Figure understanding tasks

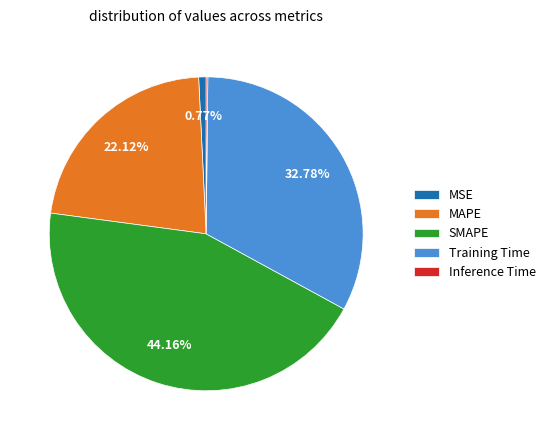

What is the largest slice in the pie chart?

SMAPE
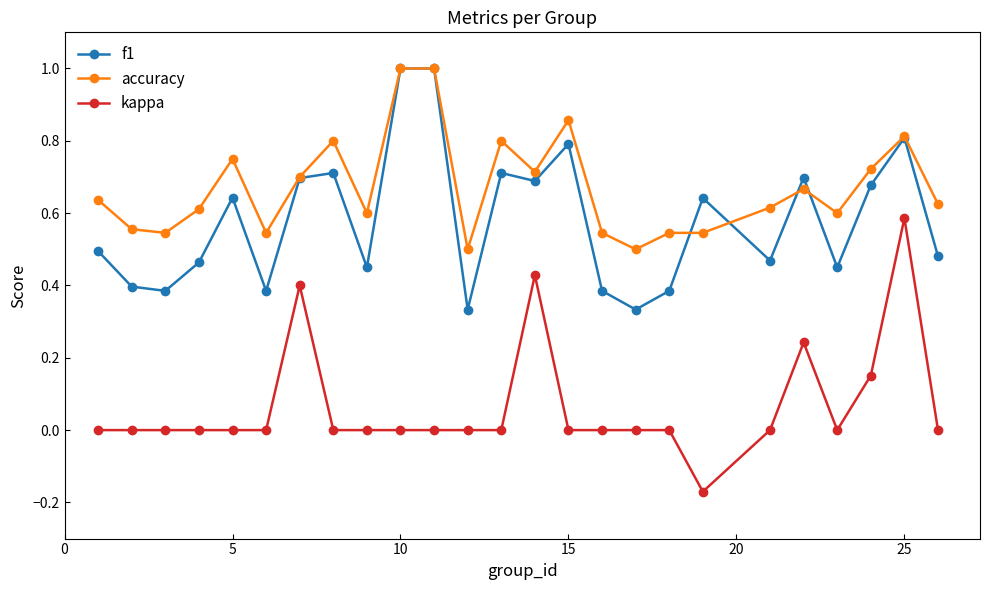

Rank the series by their average value, from highest to lowest.

accuracy, f1, kappa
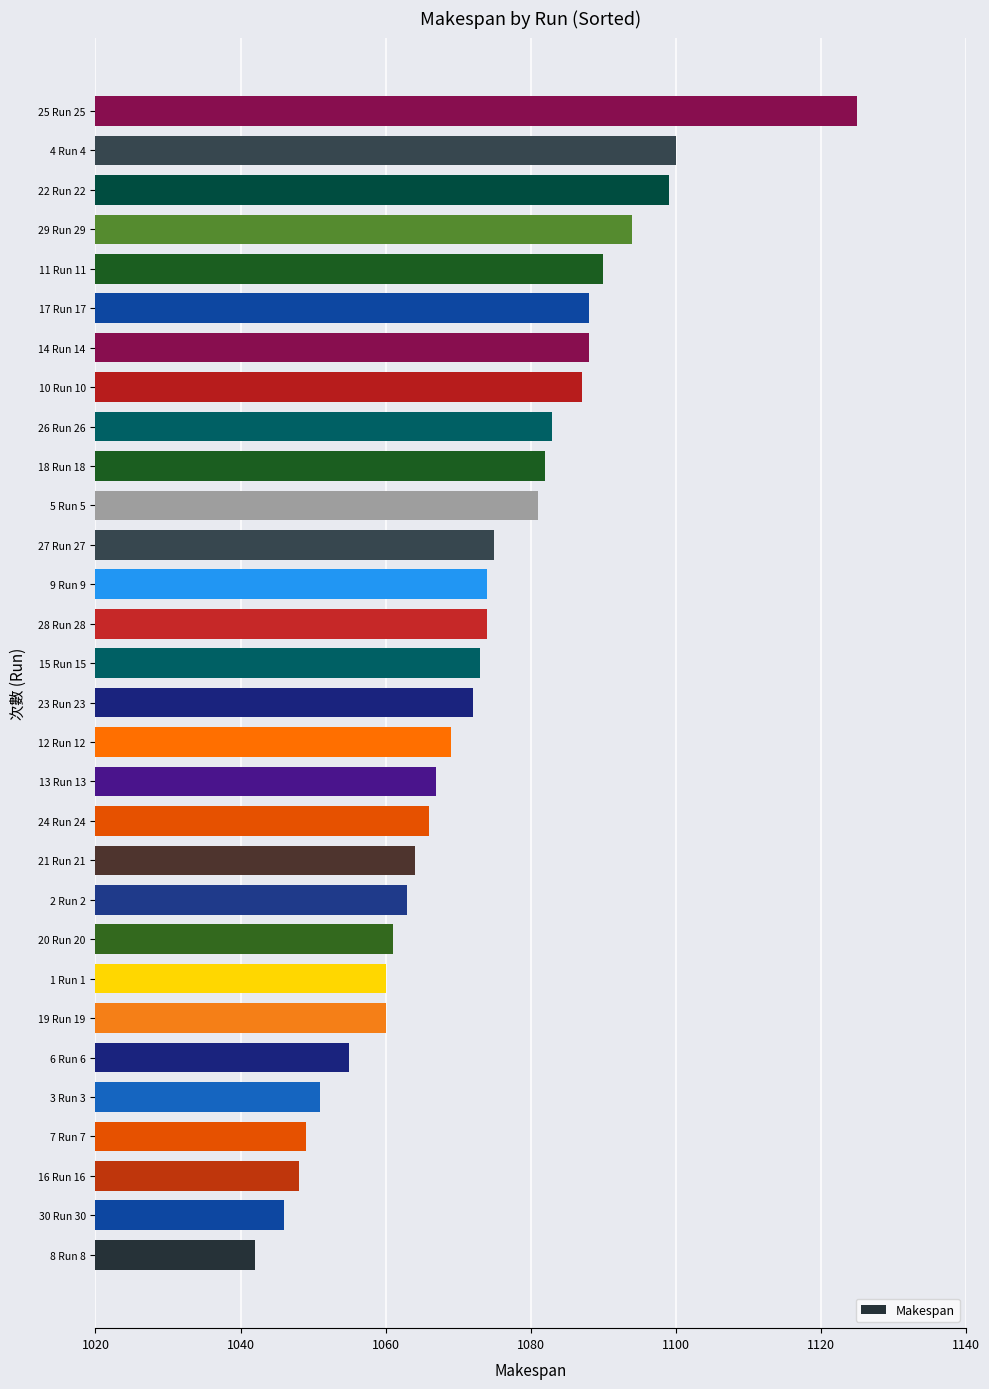

Reading top to bottom, transcribe all the data shown in this chart.

1125	1100	1099	1094	1090	1088	1088	1087	1083	1082	1081	1075	1074	1074	1073	1072	1069	1067	1066	1064	1063	1061	1060	1060	1055	1051	1049	1048	1046	1042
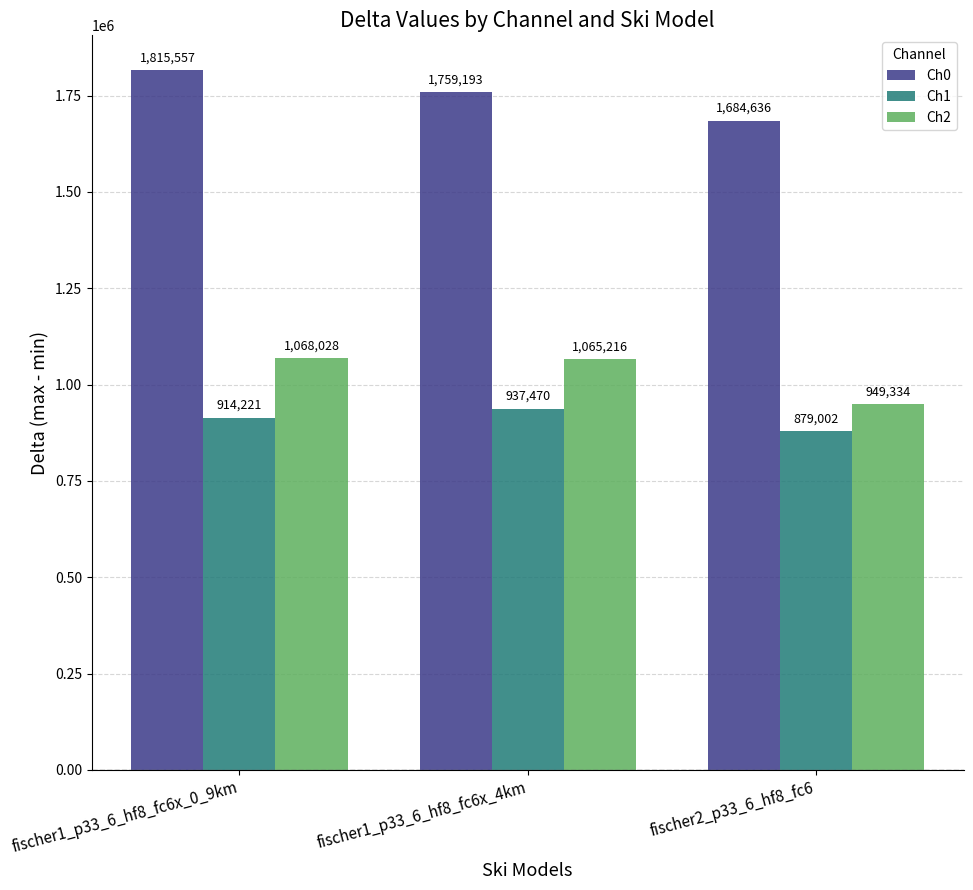

How many data points does each series have?

3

**PROBLEM TO SOLVE:** Format the data above as a numbered list with one item per line, skipping blank lines. Leave the pictures out of your answer.

**EXERCISE ANSWER:**
1. What is the largest slice in the pie chart?
2. SMAPE
3. Rank the series by their average value, from highest to lowest.
4. accuracy, f1, kappa
5. Reading top to bottom, transcribe all the data shown in this chart.
6. 1125	1100	1099	1094	1090	1088	1088	1087	1083	1082	1081	1075	1074	1074	1073	1072	1069	1067	1066	1064	1063	1061	1060	1060	1055	1051	1049	1048	1046	1042
7. How many data points does each series have?
8. 3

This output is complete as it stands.